Monkey Forest Tales: How monkeys avoid competition with other species?

When looking at all the animals who live in the forest, we sometimes ask ourselves how they get their food without competing with other species. If you remember your biology classes, when we talk about what animals eat, there is a list of food categories like fruits, leaves, flowers, other animals…
But in tropical forest where there is a high diversity of animals, it have to be some kind of overlapping between what different animals can eat. So, they do to not compete between them and still get enough food to live.
There are several strategies. For example some species that eats mostly the same food categories living in the same forest avoid competition by being nocturnal instead of diurnal, like the Brumback night monkeys in the study area who’s diet overlaps mostly with dusky titi monkeys and with whom they sometimes even share nesting sites.
Other strategy is to use different substrates or different feeding heights. For example, Colombian squirrel monkeys and black-capped capuchins which both consumed insects and spiders. This two species also forms mixed troops, big groups of both species moving and eating together. One way in which they reduce competition is by searching insects and spiders in different substrates.

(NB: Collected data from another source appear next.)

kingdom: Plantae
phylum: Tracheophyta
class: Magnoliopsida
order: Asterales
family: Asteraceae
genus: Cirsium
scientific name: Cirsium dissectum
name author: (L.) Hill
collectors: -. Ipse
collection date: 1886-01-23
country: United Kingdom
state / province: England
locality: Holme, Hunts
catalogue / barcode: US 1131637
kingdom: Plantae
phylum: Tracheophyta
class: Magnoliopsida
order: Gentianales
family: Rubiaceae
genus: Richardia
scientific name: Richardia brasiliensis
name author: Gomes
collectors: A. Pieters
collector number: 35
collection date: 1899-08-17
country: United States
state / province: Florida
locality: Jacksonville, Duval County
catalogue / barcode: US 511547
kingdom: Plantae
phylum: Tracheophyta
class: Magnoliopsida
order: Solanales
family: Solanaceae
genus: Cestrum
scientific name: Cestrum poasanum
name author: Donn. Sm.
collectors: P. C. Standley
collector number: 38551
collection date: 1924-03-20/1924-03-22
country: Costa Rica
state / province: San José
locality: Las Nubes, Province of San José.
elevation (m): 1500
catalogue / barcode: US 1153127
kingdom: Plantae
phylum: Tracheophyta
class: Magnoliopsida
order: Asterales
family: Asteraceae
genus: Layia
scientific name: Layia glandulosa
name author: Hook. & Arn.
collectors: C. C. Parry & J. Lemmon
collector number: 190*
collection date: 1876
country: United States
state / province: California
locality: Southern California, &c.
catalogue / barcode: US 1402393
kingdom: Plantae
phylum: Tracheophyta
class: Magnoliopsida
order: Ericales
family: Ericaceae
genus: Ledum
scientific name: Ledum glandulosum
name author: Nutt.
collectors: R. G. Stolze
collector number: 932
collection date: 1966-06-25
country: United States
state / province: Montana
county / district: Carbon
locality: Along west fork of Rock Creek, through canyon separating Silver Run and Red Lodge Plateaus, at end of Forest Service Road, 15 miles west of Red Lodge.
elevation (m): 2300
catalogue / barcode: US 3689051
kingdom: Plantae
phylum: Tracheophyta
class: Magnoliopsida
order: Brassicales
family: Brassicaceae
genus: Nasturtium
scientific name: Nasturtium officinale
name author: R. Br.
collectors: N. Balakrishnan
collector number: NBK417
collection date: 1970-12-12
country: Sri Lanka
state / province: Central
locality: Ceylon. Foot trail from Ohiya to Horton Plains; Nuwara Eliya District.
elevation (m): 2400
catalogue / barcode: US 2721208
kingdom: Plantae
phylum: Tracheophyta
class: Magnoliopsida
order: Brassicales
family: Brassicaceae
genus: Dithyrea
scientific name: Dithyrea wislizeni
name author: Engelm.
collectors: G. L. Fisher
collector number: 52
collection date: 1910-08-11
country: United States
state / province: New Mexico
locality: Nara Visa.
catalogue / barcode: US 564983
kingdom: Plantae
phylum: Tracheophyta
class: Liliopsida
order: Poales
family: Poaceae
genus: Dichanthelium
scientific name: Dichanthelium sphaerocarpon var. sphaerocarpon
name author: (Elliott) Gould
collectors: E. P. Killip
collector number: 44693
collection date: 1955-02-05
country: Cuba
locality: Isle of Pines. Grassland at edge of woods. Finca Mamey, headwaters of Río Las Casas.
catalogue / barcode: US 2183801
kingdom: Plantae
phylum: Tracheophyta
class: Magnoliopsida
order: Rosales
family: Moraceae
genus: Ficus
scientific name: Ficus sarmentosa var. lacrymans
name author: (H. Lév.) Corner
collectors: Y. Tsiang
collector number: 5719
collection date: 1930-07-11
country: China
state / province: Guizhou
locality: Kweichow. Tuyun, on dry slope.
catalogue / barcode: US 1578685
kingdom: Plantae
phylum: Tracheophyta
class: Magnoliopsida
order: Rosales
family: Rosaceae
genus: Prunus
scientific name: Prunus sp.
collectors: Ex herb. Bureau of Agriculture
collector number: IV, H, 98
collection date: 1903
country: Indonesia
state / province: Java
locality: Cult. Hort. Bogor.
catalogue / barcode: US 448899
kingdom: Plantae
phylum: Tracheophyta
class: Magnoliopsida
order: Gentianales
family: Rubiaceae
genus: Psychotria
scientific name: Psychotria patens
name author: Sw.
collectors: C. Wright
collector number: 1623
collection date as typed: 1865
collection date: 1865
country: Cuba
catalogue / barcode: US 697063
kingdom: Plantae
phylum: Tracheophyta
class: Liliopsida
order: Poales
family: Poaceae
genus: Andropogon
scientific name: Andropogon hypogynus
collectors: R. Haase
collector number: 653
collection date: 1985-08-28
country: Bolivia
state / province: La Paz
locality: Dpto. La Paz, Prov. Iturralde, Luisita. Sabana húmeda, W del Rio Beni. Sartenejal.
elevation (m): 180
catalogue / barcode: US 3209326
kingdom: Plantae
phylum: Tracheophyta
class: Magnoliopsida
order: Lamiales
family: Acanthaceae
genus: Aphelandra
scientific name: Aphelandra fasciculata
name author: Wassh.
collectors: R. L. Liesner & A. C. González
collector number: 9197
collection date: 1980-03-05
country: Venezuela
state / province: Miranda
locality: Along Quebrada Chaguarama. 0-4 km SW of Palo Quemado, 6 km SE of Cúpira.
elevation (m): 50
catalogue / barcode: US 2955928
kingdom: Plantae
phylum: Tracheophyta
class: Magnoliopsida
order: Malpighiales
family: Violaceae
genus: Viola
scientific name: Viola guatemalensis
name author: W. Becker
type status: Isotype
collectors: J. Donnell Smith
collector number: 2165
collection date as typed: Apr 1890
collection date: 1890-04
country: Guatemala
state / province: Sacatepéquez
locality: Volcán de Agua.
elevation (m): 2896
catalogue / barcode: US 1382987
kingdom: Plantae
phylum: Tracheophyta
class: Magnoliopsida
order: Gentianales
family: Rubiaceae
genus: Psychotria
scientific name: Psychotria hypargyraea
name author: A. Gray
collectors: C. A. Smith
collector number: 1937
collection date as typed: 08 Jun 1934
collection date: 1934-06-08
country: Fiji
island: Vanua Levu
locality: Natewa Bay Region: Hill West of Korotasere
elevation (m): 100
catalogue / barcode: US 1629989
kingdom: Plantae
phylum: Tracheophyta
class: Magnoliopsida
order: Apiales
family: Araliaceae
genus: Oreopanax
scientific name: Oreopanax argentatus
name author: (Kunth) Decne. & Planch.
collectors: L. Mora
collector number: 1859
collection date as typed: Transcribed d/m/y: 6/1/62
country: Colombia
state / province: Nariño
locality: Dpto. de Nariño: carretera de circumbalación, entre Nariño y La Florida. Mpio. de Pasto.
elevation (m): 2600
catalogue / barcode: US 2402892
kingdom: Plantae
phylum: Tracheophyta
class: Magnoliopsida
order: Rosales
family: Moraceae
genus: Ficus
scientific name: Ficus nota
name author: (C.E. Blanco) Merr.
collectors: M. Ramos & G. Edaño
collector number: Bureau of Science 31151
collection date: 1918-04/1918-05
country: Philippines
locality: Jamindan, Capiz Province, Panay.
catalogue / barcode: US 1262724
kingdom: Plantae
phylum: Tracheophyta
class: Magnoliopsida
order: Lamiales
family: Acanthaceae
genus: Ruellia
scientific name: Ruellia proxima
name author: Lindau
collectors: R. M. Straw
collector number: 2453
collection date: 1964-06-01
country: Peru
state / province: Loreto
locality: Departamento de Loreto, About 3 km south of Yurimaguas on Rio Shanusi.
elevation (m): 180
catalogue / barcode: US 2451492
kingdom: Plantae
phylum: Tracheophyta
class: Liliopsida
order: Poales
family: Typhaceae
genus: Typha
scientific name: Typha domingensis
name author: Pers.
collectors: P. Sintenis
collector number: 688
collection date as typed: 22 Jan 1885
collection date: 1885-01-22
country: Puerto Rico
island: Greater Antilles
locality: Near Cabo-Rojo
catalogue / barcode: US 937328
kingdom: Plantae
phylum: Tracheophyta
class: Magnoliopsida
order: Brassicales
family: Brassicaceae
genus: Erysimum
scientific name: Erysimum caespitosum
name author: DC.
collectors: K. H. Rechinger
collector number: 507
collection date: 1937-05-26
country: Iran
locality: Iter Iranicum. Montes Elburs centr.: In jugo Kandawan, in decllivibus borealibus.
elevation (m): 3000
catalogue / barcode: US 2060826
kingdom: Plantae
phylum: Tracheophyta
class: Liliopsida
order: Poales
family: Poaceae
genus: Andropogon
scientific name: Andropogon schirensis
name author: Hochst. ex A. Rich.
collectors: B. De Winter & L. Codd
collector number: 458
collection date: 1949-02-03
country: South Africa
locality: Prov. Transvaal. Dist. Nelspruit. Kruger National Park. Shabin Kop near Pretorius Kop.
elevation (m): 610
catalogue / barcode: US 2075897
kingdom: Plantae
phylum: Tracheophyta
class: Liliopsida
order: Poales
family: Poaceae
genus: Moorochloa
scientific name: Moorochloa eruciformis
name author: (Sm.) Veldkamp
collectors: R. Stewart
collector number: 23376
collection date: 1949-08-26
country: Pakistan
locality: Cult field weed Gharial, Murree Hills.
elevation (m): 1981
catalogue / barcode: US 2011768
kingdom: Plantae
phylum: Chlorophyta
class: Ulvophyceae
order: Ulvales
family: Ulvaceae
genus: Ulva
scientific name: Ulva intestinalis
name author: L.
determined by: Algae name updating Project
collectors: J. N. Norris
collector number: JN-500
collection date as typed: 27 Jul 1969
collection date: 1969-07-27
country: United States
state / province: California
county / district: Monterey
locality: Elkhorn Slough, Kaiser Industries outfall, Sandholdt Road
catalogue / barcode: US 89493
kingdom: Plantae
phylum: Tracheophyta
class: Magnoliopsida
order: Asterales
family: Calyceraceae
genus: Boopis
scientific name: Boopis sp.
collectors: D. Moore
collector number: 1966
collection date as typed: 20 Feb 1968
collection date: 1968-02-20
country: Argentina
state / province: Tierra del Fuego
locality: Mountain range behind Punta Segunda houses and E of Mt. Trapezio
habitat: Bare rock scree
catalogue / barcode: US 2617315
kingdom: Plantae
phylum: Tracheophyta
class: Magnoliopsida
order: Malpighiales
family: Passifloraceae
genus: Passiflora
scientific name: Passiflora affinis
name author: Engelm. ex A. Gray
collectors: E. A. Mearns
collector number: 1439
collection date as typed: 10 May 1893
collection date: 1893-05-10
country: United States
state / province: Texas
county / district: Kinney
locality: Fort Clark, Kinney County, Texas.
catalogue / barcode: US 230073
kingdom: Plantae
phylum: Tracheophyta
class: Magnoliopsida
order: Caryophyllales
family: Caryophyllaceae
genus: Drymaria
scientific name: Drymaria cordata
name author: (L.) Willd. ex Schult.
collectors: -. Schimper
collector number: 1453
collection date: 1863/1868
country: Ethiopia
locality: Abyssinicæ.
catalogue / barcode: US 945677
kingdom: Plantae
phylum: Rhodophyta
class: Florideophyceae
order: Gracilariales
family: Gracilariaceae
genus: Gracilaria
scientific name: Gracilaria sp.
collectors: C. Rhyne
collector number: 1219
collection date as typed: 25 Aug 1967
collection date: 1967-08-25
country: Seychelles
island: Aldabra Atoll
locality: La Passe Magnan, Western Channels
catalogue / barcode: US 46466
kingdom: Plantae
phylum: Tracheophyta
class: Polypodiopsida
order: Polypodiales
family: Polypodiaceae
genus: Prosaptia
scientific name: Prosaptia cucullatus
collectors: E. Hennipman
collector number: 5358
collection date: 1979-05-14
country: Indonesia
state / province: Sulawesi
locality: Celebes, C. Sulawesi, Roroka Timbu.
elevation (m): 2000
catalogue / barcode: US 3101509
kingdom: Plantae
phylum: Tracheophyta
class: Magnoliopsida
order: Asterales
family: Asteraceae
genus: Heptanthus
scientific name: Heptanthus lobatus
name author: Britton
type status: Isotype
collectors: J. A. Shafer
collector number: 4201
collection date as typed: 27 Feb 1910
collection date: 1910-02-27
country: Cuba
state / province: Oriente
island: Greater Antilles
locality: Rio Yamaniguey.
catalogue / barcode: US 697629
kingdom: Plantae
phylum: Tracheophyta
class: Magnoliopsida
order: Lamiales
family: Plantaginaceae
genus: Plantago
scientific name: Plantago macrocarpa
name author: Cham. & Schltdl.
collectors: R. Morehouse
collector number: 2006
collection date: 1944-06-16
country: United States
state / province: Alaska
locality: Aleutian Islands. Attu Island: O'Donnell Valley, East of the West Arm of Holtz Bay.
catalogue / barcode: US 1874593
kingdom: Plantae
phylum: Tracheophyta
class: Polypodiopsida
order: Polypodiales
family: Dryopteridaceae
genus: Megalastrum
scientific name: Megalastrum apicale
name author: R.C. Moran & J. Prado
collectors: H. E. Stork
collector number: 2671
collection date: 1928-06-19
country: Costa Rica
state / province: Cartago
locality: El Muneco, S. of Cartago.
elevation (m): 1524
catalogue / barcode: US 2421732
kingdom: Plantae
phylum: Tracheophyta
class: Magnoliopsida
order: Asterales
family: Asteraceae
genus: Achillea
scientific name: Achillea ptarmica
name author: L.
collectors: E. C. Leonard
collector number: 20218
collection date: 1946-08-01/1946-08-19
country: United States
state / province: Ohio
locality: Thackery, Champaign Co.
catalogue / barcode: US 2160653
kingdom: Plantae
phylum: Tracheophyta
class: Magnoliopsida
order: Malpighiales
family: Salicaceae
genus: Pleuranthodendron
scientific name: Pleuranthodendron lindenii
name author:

So black-capped capuchins looks more in dead branches while squirrel monkeys look under live and dead leaves. Also when they move in mixed troops they used to go at different heights, with black-capped capuchins using the canopy more than the medium and lower parts of the forest. However, they sometimes mixed and even go to the ground and search on fallen leaves all together.

Another example of using different heights to avoid competition between them happen when they all meet at big fig trees, where you can see up to three species eating from the same tree but at different heights, with red howler monkeys at the top, black-capped capuchins in the middle and squirrel monkeys at the lower branches or all around the tree.
Also, there are species that simply avoid each other. For example, it is common that dusky titi monkeys move from a fruit tree where they were feeding when black-capped capuchins arrive.

A different strategy used for other monkey species is to eat unripe fruits instead of waiting for the fruits to mature an become more tasty for other species.